The problem I'm having is actually with coming up with the version numbers Apple used in Safari's User-Agent. Specifically, the AppleWebKit version, that code immediately after Mobile (13A452), and the Safari version number.

The only solution I've come up with involves

  1. instantiating a WKWebView
  2. loading a dummy page from a string (else step 3 fails)
  3. In the didFinishNavigation delegate call, evaluate a javascript to return the current user-agent
  4. pull the UA apart to extract those version numbers
  5. build a new string similar to Safari's but with the app's own name/version at the end and put the Safari version in parens with a "like", to result in this:

Mozilla/5.0 (iPhone; CPU iPhone OS 9_0_1 like Mac OS X) AppleWebKit/601.1.46 (KHTML, like Gecko) Version/9.0 Mobile/13A452 (like Safari/601.1) TheAppName/1.12

(The two iPhone versions are found via provided system calls, that's not a problem.)

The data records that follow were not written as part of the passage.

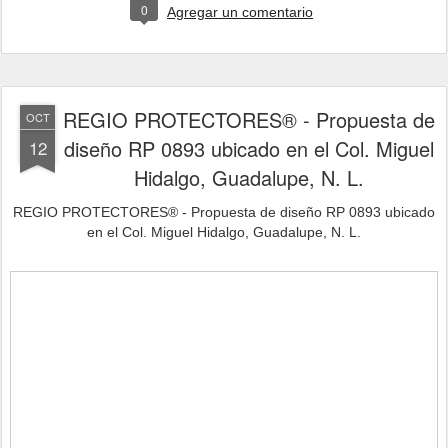
0
Agregar un comentario
REGIO PROTECTORES® - Propuesta de
OCT
diseño RP 0893 ubicado en el Col. Miguel
12
Hidalgo, Guadalupe, N. L.
REGIO PROTECTORES® - Propuesta de diseño RP 0893 ubicado
en el Col. Miguel Hidalgo, Guadalupe, N. L.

Is there a better way? (Obviously, steps 3-4 could be replaced with extracting the version numbers via the javascript, but that just shifts things around.)

In short, is there any way to get those AppleWebKit/Mobile/Safari version numbers OTHER than via asking a webview instance for its own user-agent string?

I can provide some sample code or even a sample project if you can't follow the steps above, but my intent should be clear.

Upvotes: 4

Views: 4634

Answers (1)

danielpunkass
danielpunkass

Reputation: 17587

I think your best bet is to stick with something along the lines of what you're doing: it's the safest way to derive a user agent string that strongly resembles the system default one. Even though there is an overhead to creating a web view, loading a string, and querying for the user agent, it's got to be miniscule in the big scheme of things.

On the other hand, the data you're interested in should all be imminently "scrapable" from the system's own frameworks. Bear in mind that although iOS processes are sandboxed, this is primarily to prevent them accessing other apps' data. The design of sandboxing on both iOS and Mac leaves application processes able to read liberally from the system's files, which makes sense because these files support the expected loading of dynamic libraries and resource data into memory on behalf of applications.

So, for example add a line like this to your applicationDidFinishLaunching method:

NSLog(@"System frameworks: %@", [[NSFileManager defaultManager] directoryContentsAtPath:@"/System/Library/Frameworks/" excludingDirectories:NO]);

You'll see a long list of all the system frameworks available just where you'd expect them. To get right at the WebKit framework's CFBundleVersion, for example:

NSLog(@"%@", [[NSDictionary dictionaryWithContentsOfFile:@"/System/Library/Frameworks/WebKit.framework/Info.plist"] objectForKey:@"CFBundleVersion"]);

But of course NSBundle abstracts this file reading away and lets you get at the likely already in-memory dictionary directly:

NSLog(@"%@", [[[NSBundle bundleForClass:[[WKWebView class] infoDictionary] objectForKey:@"CFBundleVersion"]);

You could use similar tricks to either access attributes via NSBundle's infoDictionaruy, or else read data directly from the "disk" on your customers' phone.